Initially when skateboarding started to catch on, it caught on in areas that were predominantly inhabited by surfers. Many of the early parts of skateboard culture were tied to the surfing culture, and it was not until skateboard branched out to other areas of the world that were not influenced by surfing that it developed its own personality.

The first injection of skateboarding into mainstream culture came through movies and music. Starting in the late 1980's, movies began to appear that portrayed skateboarding culture as a group of reckless punks that were bent on destruction. This image was deepened when heavy metal bands, and punk bands, began to appear in conjunction with skaters on videos and in the ever growing library of movies.

But by the middle of the 1990's, there was a movement among skateboarders that wanted to become civilized business people and successful inspirations to others. While some skateboarding magazines maintained the rebellious image, others countered that with information geared towards the more serious skater who was more interested in improving their technique than in breaking the law. As skateboarding videos started to branch out into hip hop and reggae music, the people influenced by those genres of music started to take an interest in skateboarding. This helped skateboarding to grow even more, and the next level of exposure brought wealth to those that looked as skating as a business instead of a thumb at the nose of society.

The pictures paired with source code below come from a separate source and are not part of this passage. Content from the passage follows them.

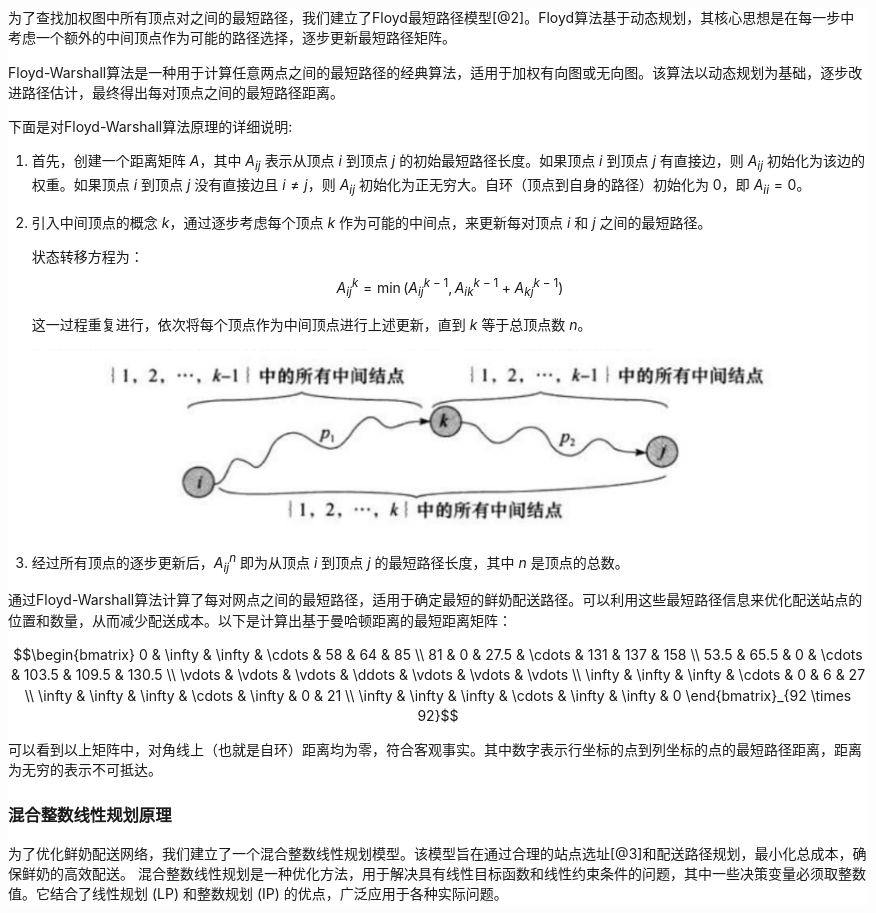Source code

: 为了查找加权图中所有顶点对之间的最短路径，我们建立了Floyd最短路径模型[@2]。Floyd算法基于动态规划，其核心思想是在每一步中考虑一个额外的中间顶点作为可能的路径选择，逐步更新最短路径矩阵。

Floyd-Warshall算法是一种用于计算任意两点之间的最短路径的经典算法，适用于加权有向图或无向图。该算法以动态规划为基础，逐步改进路径估计，最终得出每对顶点之间的最短路径距离。

下面是对Floyd-Warshall算法原理的详细说明:

1.  首先，创建一个距离矩阵 $A$，其中 $A_{ij}$ 表示从顶点 $i$ 到顶点 $j$
    的初始最短路径长度。如果顶点 $i$ 到顶点 $j$ 有直接边，则 $A_{ij}$
    初始化为该边的权重。如果顶点 $i$ 到顶点 $j$ 没有直接边且
    $i \neq j$，则 $A_{ij}$
    初始化为正无穷大。自环（顶点到自身的路径）初始化为 0，即
    $A_{ii} = 0$。

2.  引入中间顶点的概念 $k$，通过逐步考虑每个顶点 $k$
    作为可能的中间点，来更新每对顶点 $i$ 和 $j$ 之间的最短路径。

    状态转移方程为：
    $$ A_{ij}^{k} = \min(A_{ij}^{k-1}, A_{ik}^{k-1} + A_{kj}^{k-1}) $$

    这一过程重复进行，依次将每个顶点作为中间顶点进行上述更新，直到 $k$
    等于总顶点数 $n$。

    ![floyd算法原理](../images/基于混合整数线性规划的牛奶配送优化问题/floyd.png)

3.  经过所有顶点的逐步更新后，$A_{ij}^{n}$ 即为从顶点 $i$ 到顶点 $j$
    的最短路径长度，其中 $n$ 是顶点的总数。

通过Floyd-Warshall算法计算了每对网点之间的最短路径，适用于确定最短的鲜奶配送路径。可以利用这些最短路径信息来优化配送站点的位置和数量，从而减少配送成本。以下是计算出基于曼哈顿距离的最短距离矩阵：

$$\begin{bmatrix}
                0 & \infty & \infty & \cdots & 58 & 64 & 85 \\
                81 & 0 & 27.5 & \cdots & 131 & 137 & 158 \\
                53.5 & 65.5 & 0 & \cdots & 103.5 & 109.5 & 130.5 \\
                \vdots & \vdots & \vdots & \ddots & \vdots & \vdots & \vdots \\
                \infty & \infty & \infty & \cdots & 0 & 6 & 27 \\
                \infty & \infty & \infty & \cdots & \infty & 0 & 21 \\
                \infty & \infty & \infty & \cdots & \infty & \infty & 0
            \end{bmatrix}_{92 \times 92}$$

可以看到以上矩阵中，对角线上（也就是自环）距离均为零，符合客观事实。其中数字表示行坐标的点到列坐标的点的最短路径距离，距离为无穷的表示不可抵达。

### 混合整数线性规划原理

为了优化鲜奶配送网络，我们建立了一个混合整数线性规划模型。该模型旨在通过合理的站点选址[@3]和配送路径规划，最小化总成本，确保鲜奶的高效配送。
混合整数线性规划是一种优化方法，用于解决具有线性目标函数和线性约束条件的问题，其中一些决策变量必须取整数值。它结合了线性规划
(LP) 和整数规划 (IP) 的优点，广泛应用于各种实际问题。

As video games and fashion become more popular in the 1990's, skateboarding kept pace by being the foundation for several successful video game titles and offering fashion companies such as Vans Shoes that eventually found their way into mainstream society. Today skateboarding video games are among some of the most successful titles being sold, and there are new skateboard fashions being introduced regularly that make it well into the mainstream of American culture. Skateboarding received a huge boost when the X-Games made it to ESPN in 1997, and reached the television sets of millions of impressionable skating hopefuls. Since 1997, the X-Games have moved to major network television and are now seen by millions of people all over the world each and every year.